__DIRECTIONS FOR THIS TASK__. Copy out the text read from every page in the data, substituting "VYPRODÁNO" for "SKLADEM" and keeping everything else unchanged. Leave the pictures out of your answer.

__INFORMATION SUPPLIED__.

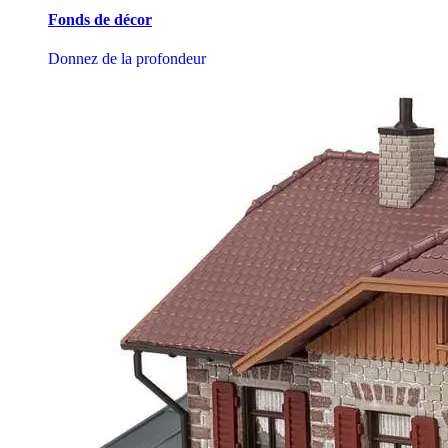
Fonds de décor
Donnez de la profondeur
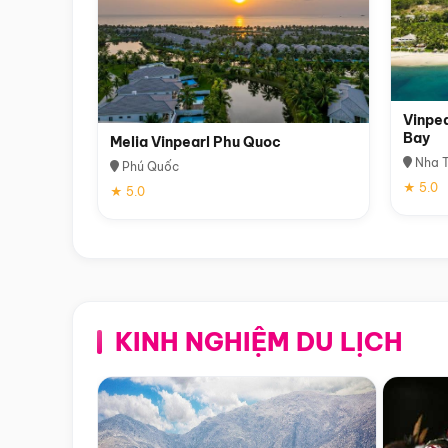
Vinpea
Bay
Melia Vinpearl Phu Quoc
Nha T
Phú Quốc
★ 5.0
★ 5.0
KINH NGHIỆM DU LỊCH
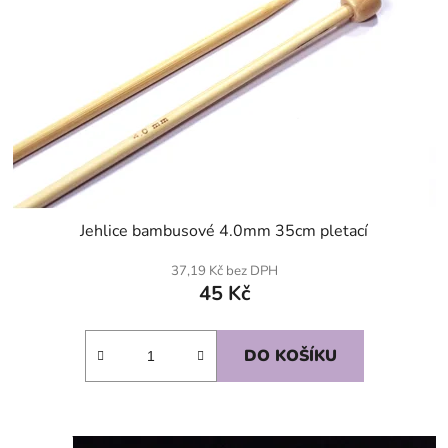
Jehlice bambusové 4.0mm 35cm pletací
37,19 Kč bez DPH
45 Kč
DO KOŠÍKU
SKLADEM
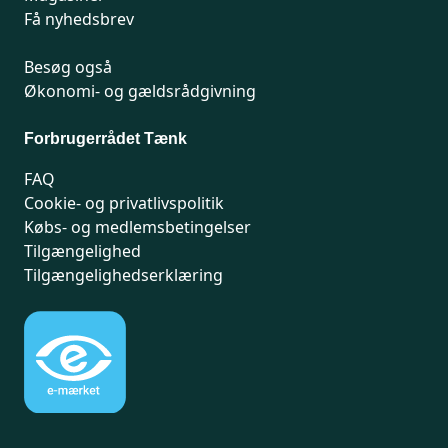
Få nyhedsbrev
Besøg også
Økonomi- og gældsrådgivning
Forbrugerrådet Tænk
FAQ
Cookie- og privatlivspolitik
Købs- og medlemsbetingelser
Tilgængelighed
Tilgængelighedserklæring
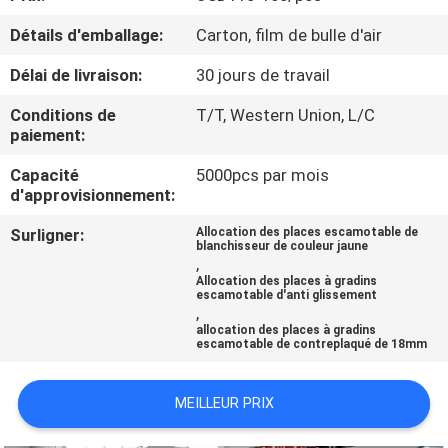
Détails d'emballage:
Carton, film de bulle d'air
CONTRÔLE
Délai de livraison:
30 jours de travail
DE
QUALITÉ
Conditions de
T/T, Western Union, L/C
paiement:
CONTACTEZ-
Capacité
5000pcs par mois
d'approvisionnement:
NOUS
Surligner:
Allocation des places escamotable de
blanchisseur de couleur jaune
,
BLOGS
Allocation des places à gradins
escamotable d'anti glissement
,
allocation des places à gradins
DEMANDEZ
escamotable de contreplaqué de 18mm
UNE
CITATION
MEILLEUR PRIX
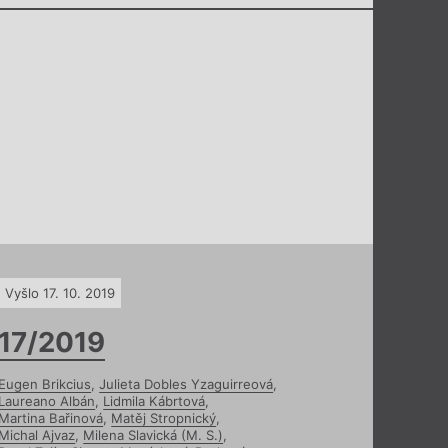
Vyšlo 17. 10. 2019
17/2019
Eugen Brikcius
,
Julieta Dobles Yzaguirreová
,
Laureano Albán
,
Lidmila Kábrtová
,
Martina Bařinová
,
Matěj Stropnický
,
Michal Ajvaz
,
Milena Slavická (M. S.)
,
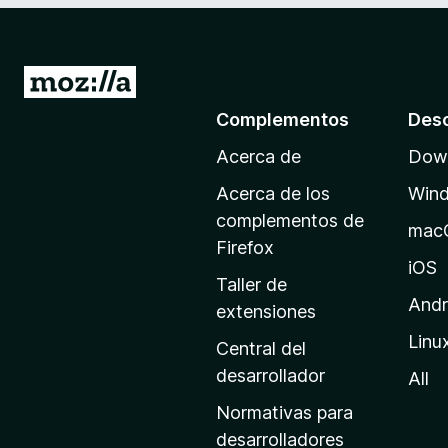
I
r
Complementos
Des
a
Acerca de
Down
l
a
Acerca de los
Win
p
complementos de
mac
á
Firefox
g
iOS
Taller de
i
Andr
extensiones
n
Linu
a
Central del
d
desarrollador
All
e
Normativas para
i
desarrolladores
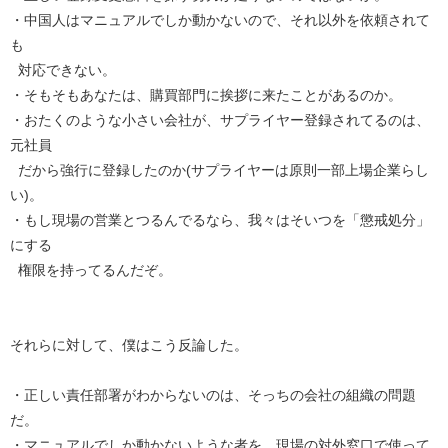
・中国人はマニュアルでしか動かないので、それ以外を依頼されて
も
対応できない。
・そもそもあなたは、購買部門に挨拶に来たことがあるのか。
・おたくのような小さい会社が、サプライヤー登録されてるのは、
元社員
だから強行に登録したのか(サプライヤーは原則一部上場企業らし
い)。
・もし現場の営業とつるんでるなら、我々はそいつを「懲戒処分」
にする
権限を持ってるんだぞ。
それらに対して、僕はこう反論した。
・正しい責任部署がわからないのは、そっちの会社の組織の問題
だ。
・マニュアルでしか動かないような者を、現場の対外窓口で使って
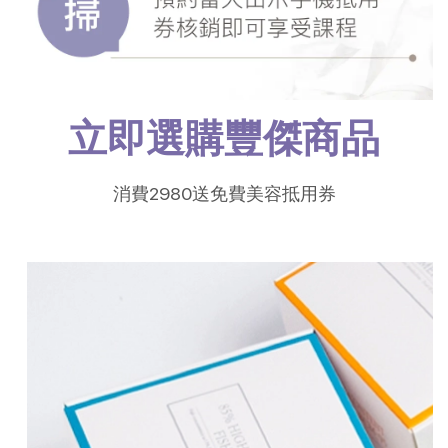
立即選購豐傑商品
消費2980送免費美容抵用券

__SOLUTION TO THE EXERCISE__.
Fonds de décor
Donnez de la profondeur
Vinpea
Bay
Melia Vinpearl Phu Quoc
Nha T
Phú Quốc
★ 5.0
★ 5.0
KINH NGHIỆM DU LỊCH
Jehlice bambusové 4.0mm 35cm pletací
37,19 Kč bez DPH
45 Kč
DO KOŠÍKU
VYPRODÁNO
Få nyhedsbrev
Besøg også
Økonomi- og gældsrådgivning
Forbrugerrådet Tænk
FAQ
Cookie- og privatlivspolitik
Købs- og medlemsbetingelser
Tilgængelighed
Tilgængelighedserklæring
Détails d'emballage:
Carton, film de bulle d'air
CONTRÔLE
Délai de livraison:
30 jours de travail
DE
QUALITÉ
Conditions de
T/T, Western Union, L/C
paiement:
CONTACTEZ-
Capacité
5000pcs par mois
d'approvisionnement:
NOUS
Surligner:
Allocation des places escamotable de
blanchisseur de couleur jaune
,
BLOGS
Allocation des places à gradins
escamotable d'anti glissement
,
allocation des places à gradins
DEMANDEZ
escamotable de contreplaqué de 18mm
UNE
CITATION
MEILLEUR PRIX
Vyšlo 17. 10. 2019
17/2019
Eugen Brikcius
,
Julieta Dobles Yzaguirreová
,
Laureano Albán
,
Lidmila Kábrtová
,
Martina Bařinová
,
Matěj Stropnický
,
Michal Ajvaz
,
Milena Slavická (M. S.)
,
I
r
Complementos
Des
a
Acerca de
Down
l
a
Acerca de los
Win
p
complementos de
mac
á
Firefox
g
iOS
Taller de
i
Andr
extensiones
n
Linu
a
Central del
d
desarrollador
All
e
Normativas para
i
desarrolladores
・中国人はマニュアルでしか動かないので、それ以外を依頼されて
も
対応できない。
・そもそもあなたは、購買部門に挨拶に来たことがあるのか。
・おたくのような小さい会社が、サプライヤー登録されてるのは、
元社員
だから強行に登録したのか(サプライヤーは原則一部上場企業らし
い)。
・もし現場の営業とつるんでるなら、我々はそいつを「懲戒処分」
にする
権限を持ってるんだぞ。
それらに対して、僕はこう反論した。
・正しい責任部署がわからないのは、そっちの会社の組織の問題
だ。
・マニュアルでしか動かないような者を、現場の対外窓口で使って
立即選購豐傑商品
消費2980送免費美容抵用券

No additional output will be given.